Rovelo v. Volcy

*1035In an action to recover damages for personal injuries, the defendant Rolande Volcy appeals, as limited by his brief, from so much of an order of the Supreme Court, Suffolk County (Costello, J.), dated September 22, 2010, as denied his motion for summary judgment dismissing the complaint insofar as asserted against him on the ground that the plaintiff did not sustain a serious injury within the meaning of Insurance Law § 5102 (d).

Ordered that the order is reversed insofar as appealed from, on the law, with costs, the motion of the defendant Rolande Volcy for summary judgment dismissing the complaint insofar as asserted against him is granted and, upon searching the record, summary judgment is awarded to the defendant Robert M. Galasso, Jr., dismissing the complaint insofar as asserted against him.

The appellant met his prima facie burden of showing that the plaintiff did not sustain a serious injury within the meaning of Insurance Law § 5102 (d) as a result of the subject accident (see Toure v Avis Rent A Car Sys., 98 NY2d 345 [2002]; Gaddy v Eyler, 79 NY2d 955, 956-957 [1992]). In opposition thereto, the plaintiff failed to raise a triable issue of fact.

The plaintiff alleged that she sustained a permanent consequential limitation of use of a body organ or member and/or a significant limitation of use of a body function or system, as set forth in Insurance Law § 5102 (d). “To establish that she sustained an injury that falls within either of these categories of serious injury, the plaintiff was required to show the duration of the alleged injury and the extent or degree of the limitations associated therewith” (Ferraro v Ridge Car Serv., 49 AD3d 498, 498 [2008]).

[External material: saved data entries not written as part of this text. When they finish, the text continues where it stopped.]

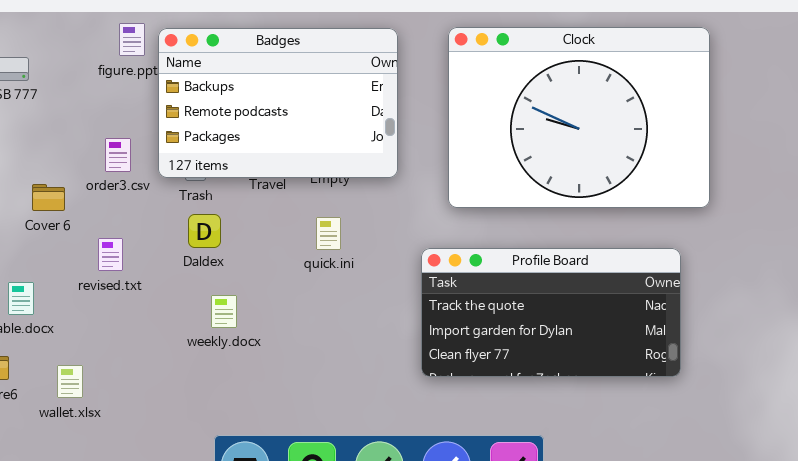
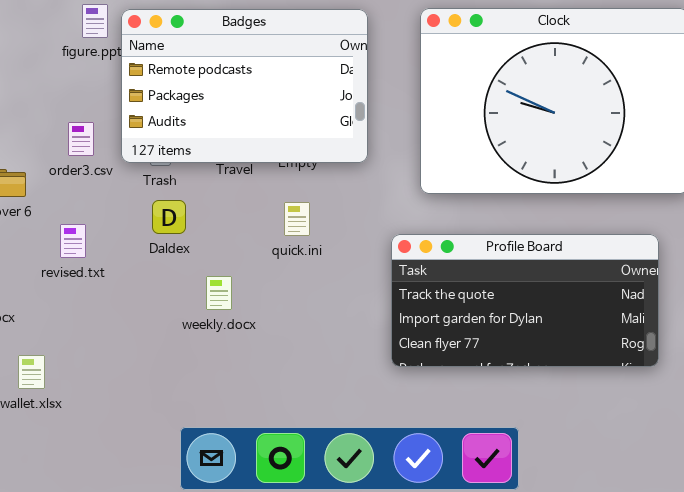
Badges: [158,28,398,178] -> [121,9,368,163], scrolled down 1 row
weekly.docx: [211,295,237,328] -> [206,276,232,310], moved

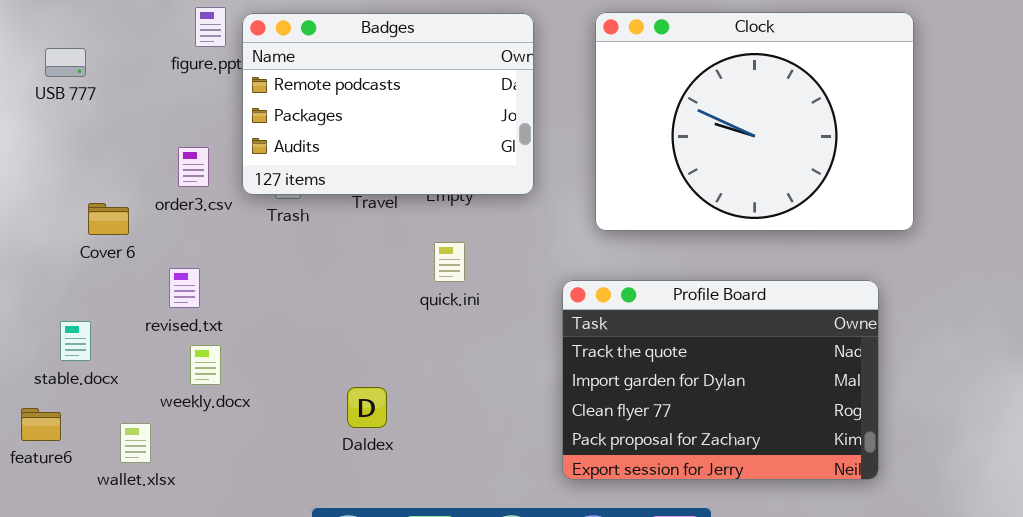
Daldex: [152,200,186,234] -> [347,387,387,428], moved
Profile Board: [391,234,659,367] -> [562,280,879,480], resized
weekly.docx: [206,276,232,310] -> [190,345,221,385], moved

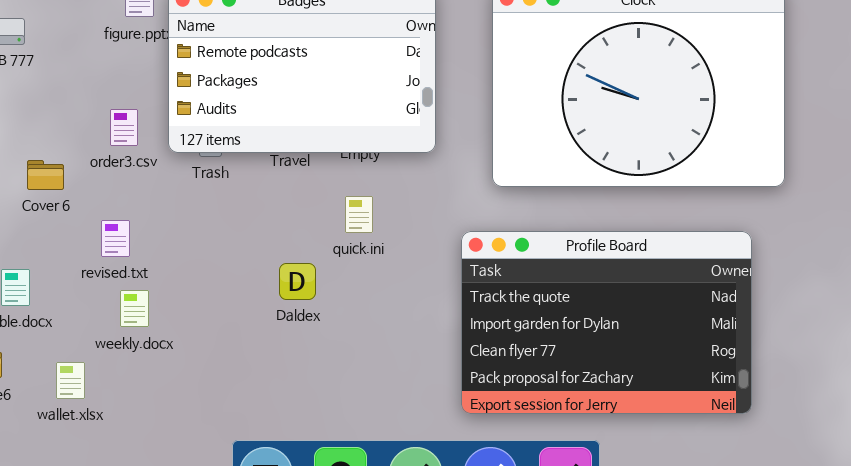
Daldex: [347,387,387,428] -> [279,263,316,300], moved

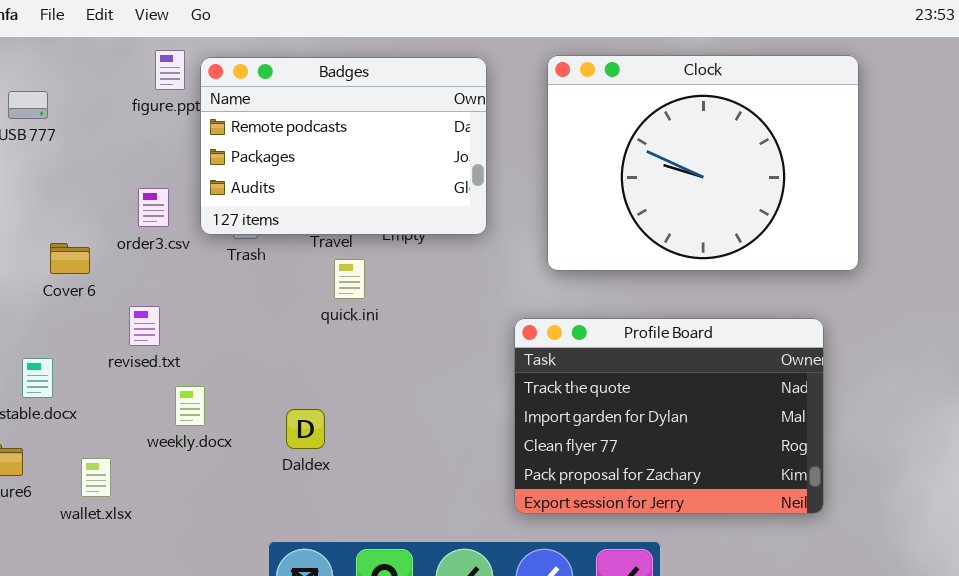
quick.ini: [345,196,373,233] -> [334,259,365,299], moved
Daldex: [279,263,316,300] -> [286,409,325,449], moved
weekly.docx: [120,290,149,327] -> [175,386,205,426], moved

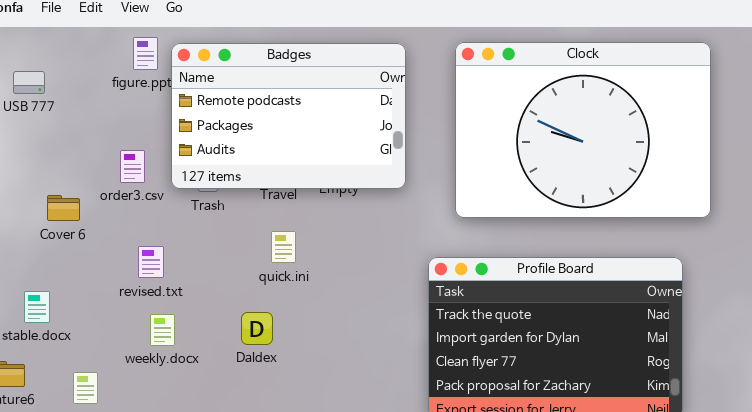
quick.ini: [334,259,365,299] -> [271,231,296,263], moved
revised.txt: [129,306,160,346] -> [138,246,164,278], moved
Daldex: [286,409,325,449] -> [241,312,273,345], moved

Moreover, “any subjective complaints of pain and limitation of motion must be substantiated by verified objective medical findings based on recent examination of the plaintiff’ (Young v Russell, 19 AD3d 688, 689 [2005]). Here, while the plaintiff submitted medical evidence of contemporaneous examinations in which significant limitations in cervical and lumbar ranges of motion were noted by her treating chiropractor and physician, she failed to proffer any recent medical evidence regarding any range-of-motion limitations in her spine (see Pierson v Edwards, 77 AD3d 642, 643-644 [2010]; Mejia v DeRose, 35 AD3d 407 [2006]; Young v Russell, 19 AD3d at 689, Silkowski v Alvarez, 19 AD3d 476 [2005]). Accordingly, in the absence of recent findings of range-of-motion limitations, the plaintiff failed to meet her burden in opposing the appellant’s showing of prima facie entitlement to judgment as a matter of *1036law (see Alvarez v Prospect Hosp., 68 NY2d 320 [1986]), and the Supreme Court should have granted the appellant’s motion for summary judgment dismissing the complaint insofar as asserted against him.

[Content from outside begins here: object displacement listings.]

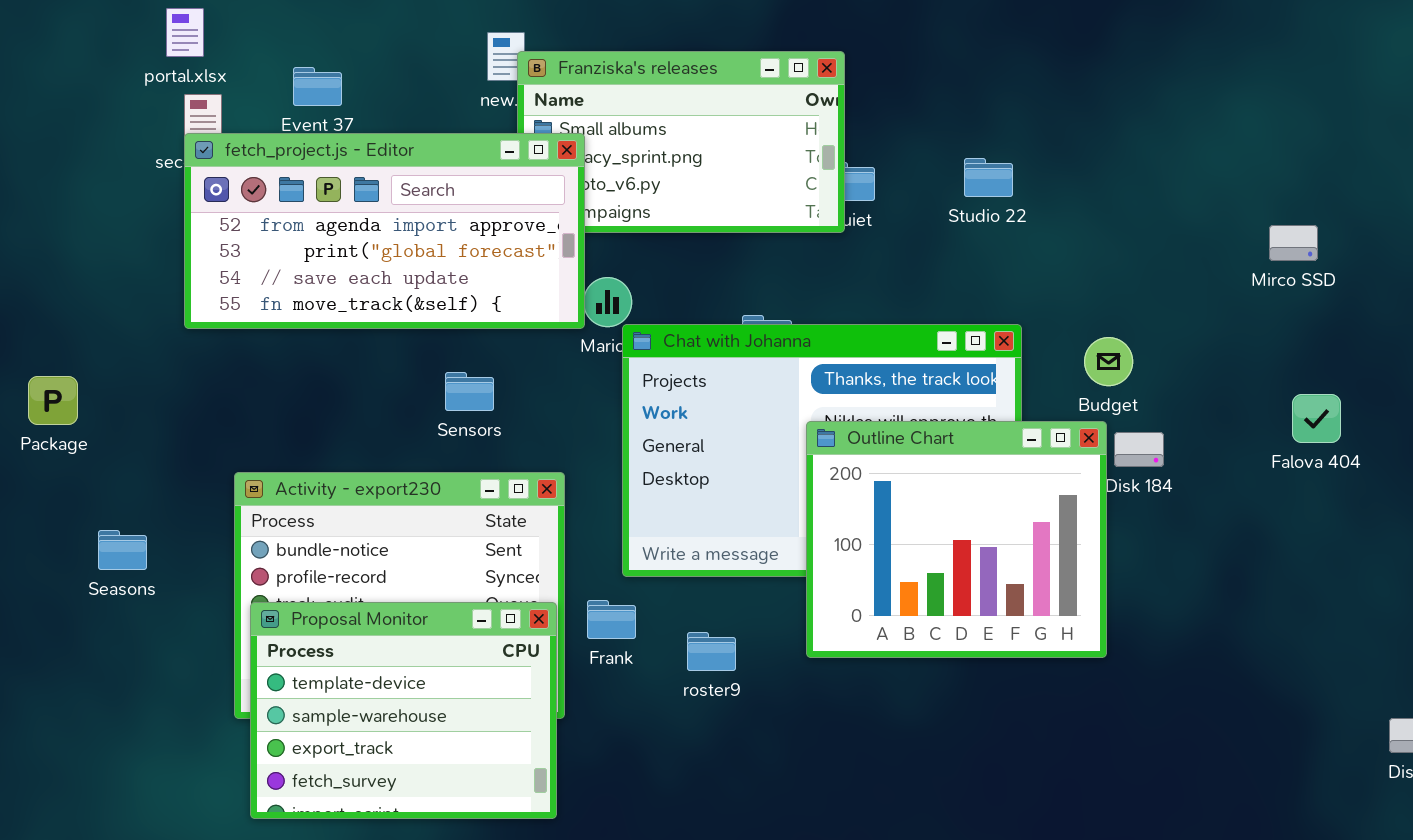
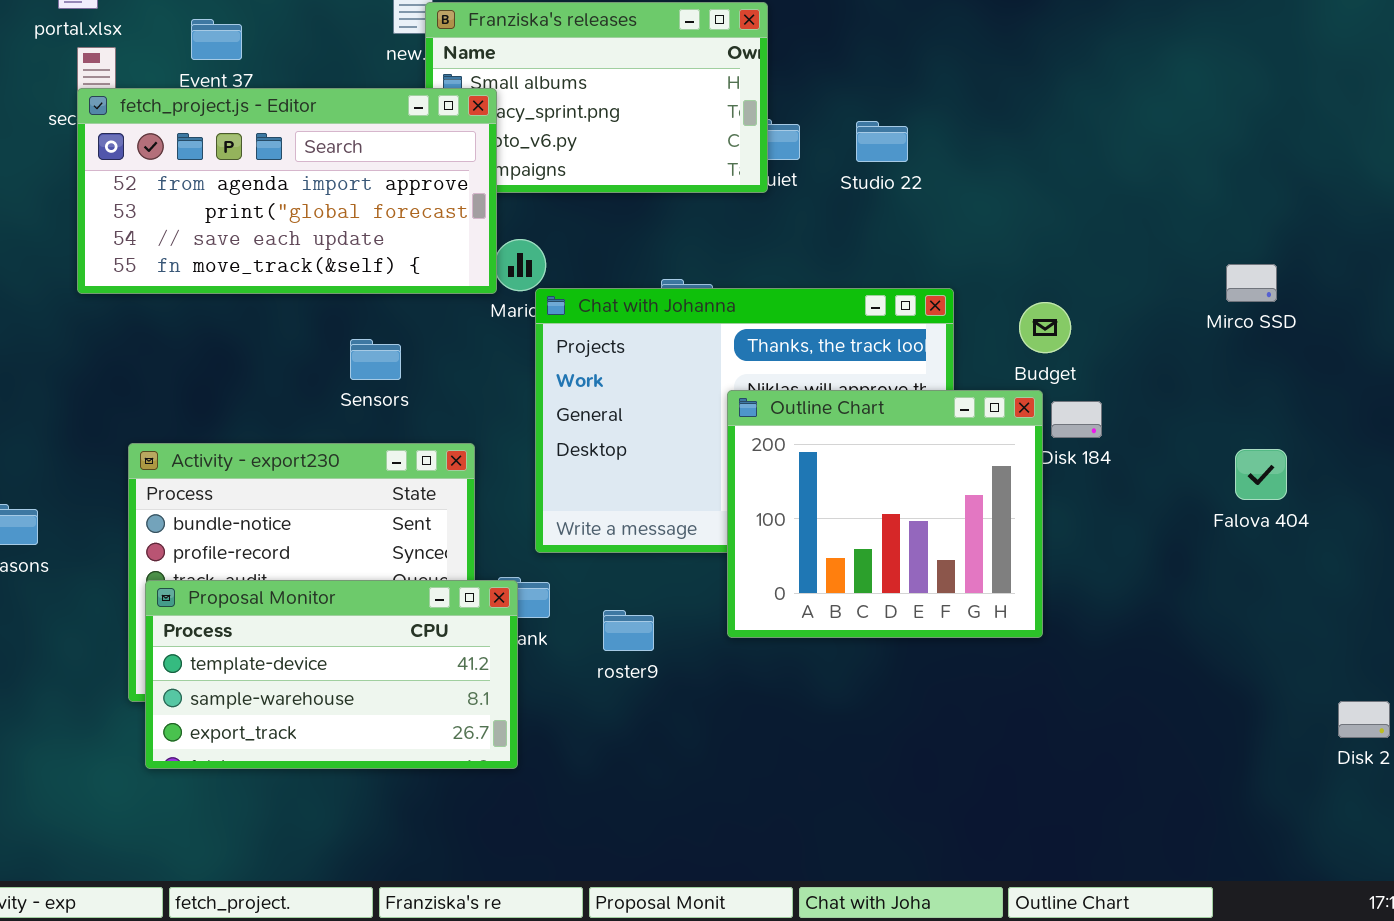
Studio 22: [964,158,1013,197] -> [856,121,908,162], moved
Mirco SSD: [1269,225,1318,261] -> [1226,264,1277,302], moved
Falova 404: [1292,394,1341,443] -> [1235,449,1287,500], moved
Proposal Monitor: [250,602,557,819] -> [145,580,518,769], resized

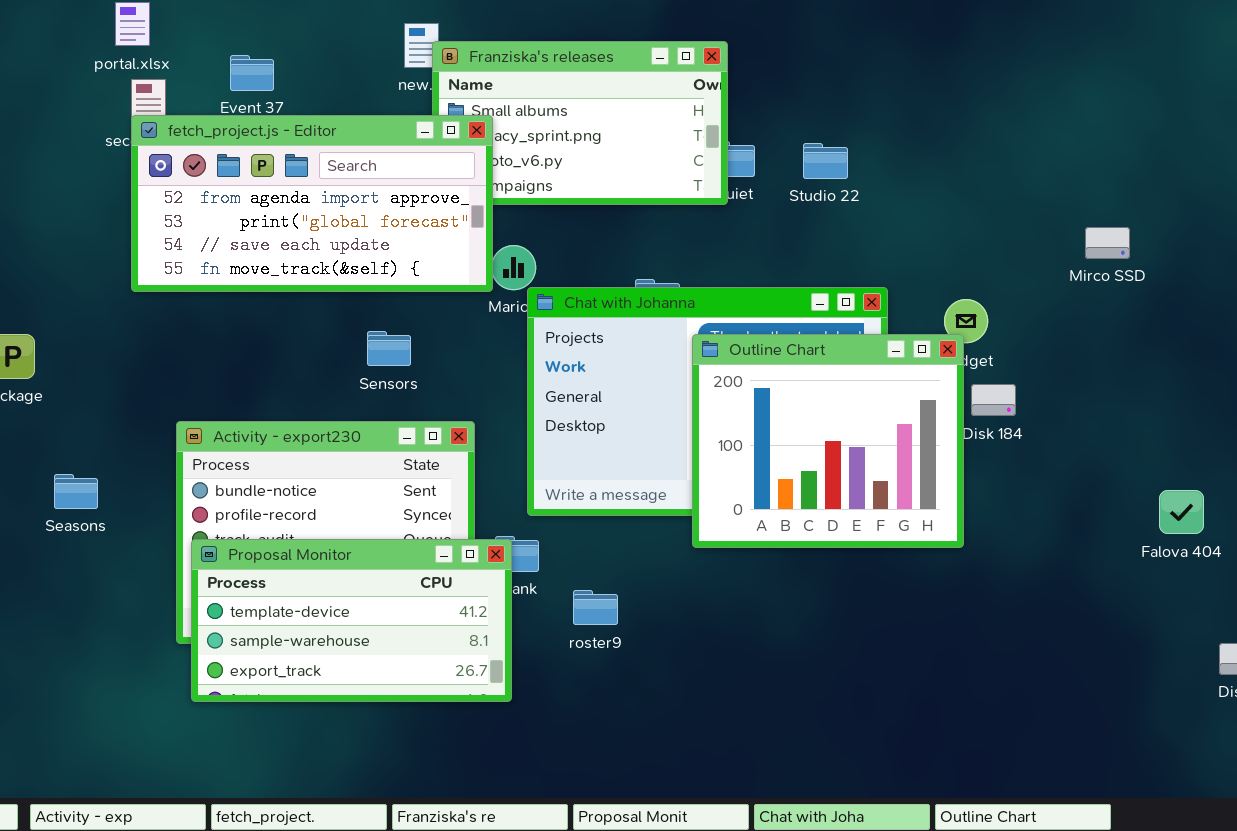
Mirco SSD: [1226,264,1277,302] -> [1085,227,1130,259], moved
Outline Chart: [727,390,1043,638] -> [692,334,964,548], moved
Falova 404: [1235,449,1287,500] -> [1159,490,1204,534], moved
roster9: [603,610,654,651] -> [573,590,618,625], moved

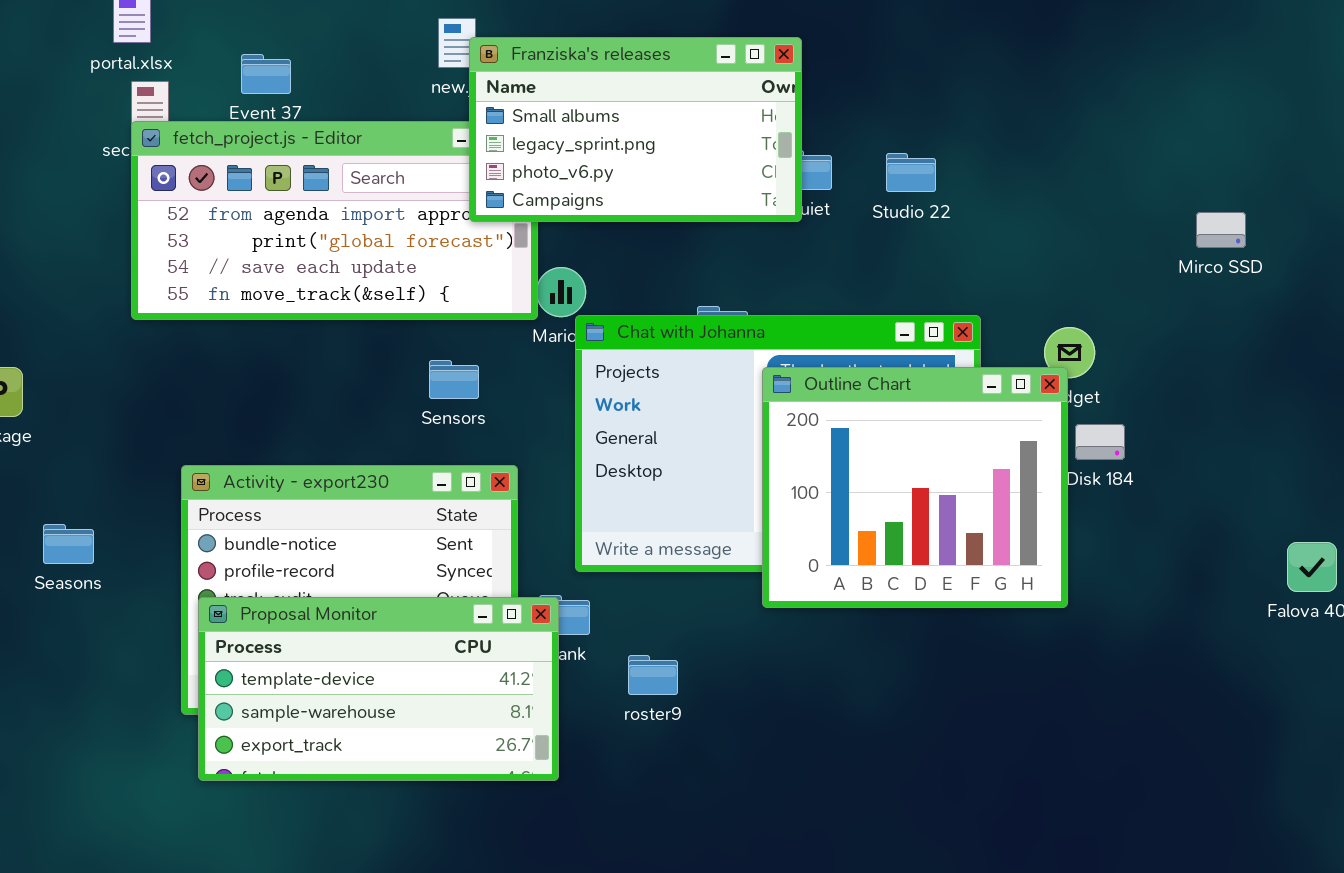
Franziska's releases: [432,41,728,205] -> [469,37,802,222], raised
Mirco SSD: [1085,227,1130,259] -> [1196,212,1246,248], moved
Sensors: [367,331,411,366] -> [429,360,479,399], moved

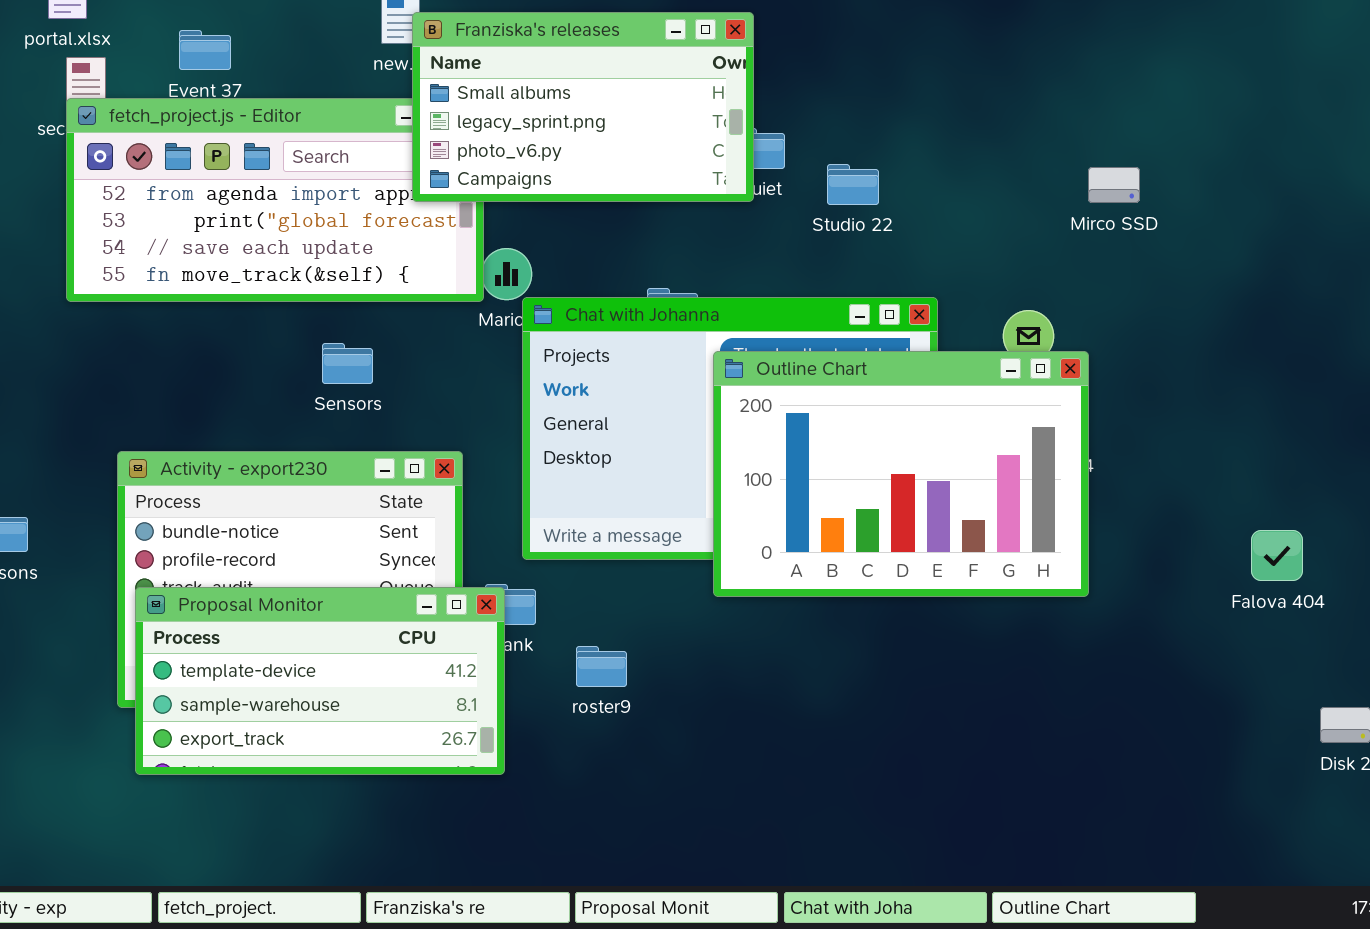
Studio 22: [886,153,936,192] -> [827,164,879,205], moved
Mirco SSD: [1196,212,1246,248] -> [1088,167,1140,203], moved
Sensors: [429,360,479,399] -> [322,343,373,384], moved
Outline Chart: [762,367,1068,608] -> [713,351,1089,597], resized

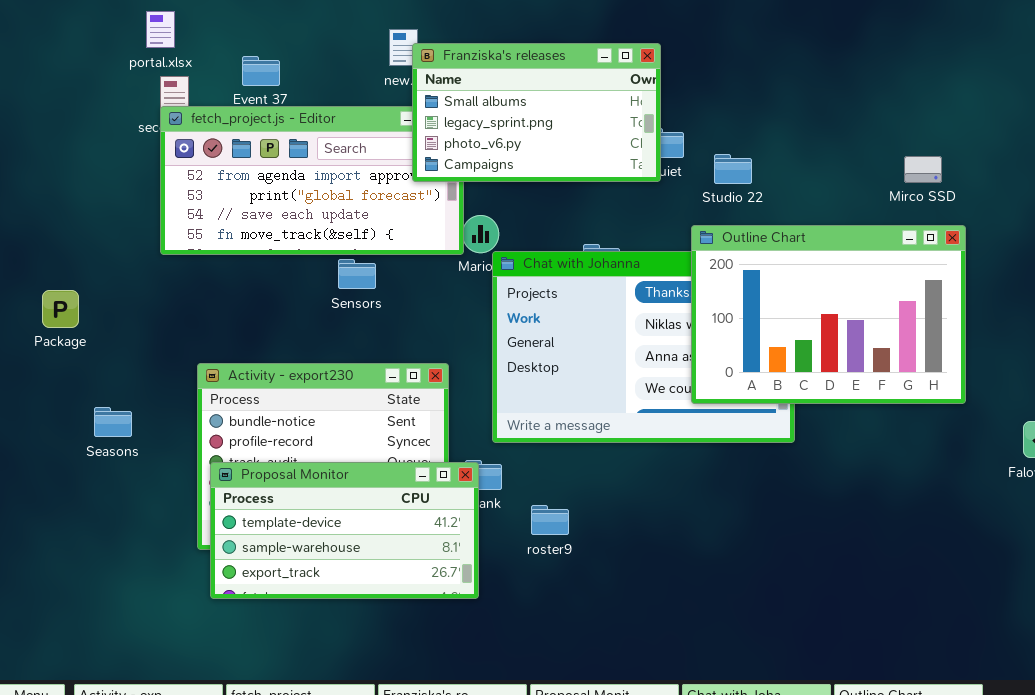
Sensors: [322,343,373,384] -> [338,259,376,289], moved
Outline Chart: [713,351,1089,597] -> [691,225,966,404], moved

In addition, the defendant Robert M. Galasso, Jr. (hereinafter Galasso), separately moved for summary judgment dismissing the complaint insofar as asserted against him on the same ground as that on which the appellant moved for summary judgment. Although Galasso’s motion was denied, he did not appeal from the order. “Nonetheless, this Court has the authority to search the record and award summary judgment to a nonappealing party with respect to an issue that was the subject of the motion before the Supreme Court” (Rivera v Bushwick Ridgewood Props., Inc., 63 AD3d 712, 714 [2009]; see Belafrikh v Tarzan Cab Corp., 69 AD3d 777, 778 [2010]; Colon v Vargas, 27 AD3d 512, 514 [2006]). Upon searching the record, we award summary judgment to Galasso dismissing the complaint insofar as asserted against him on the ground that the plaintiff did not sustain a serious injury within the meaning of Insurance Law § 5102 (d) (see CPLR 3212 [b]; McIntosh v O’Brien, 69 AD3d 585, 588 [2010]). Rivera, J.P., Angiolillo, Eng, Chambers and Sgroi, JJ., concur.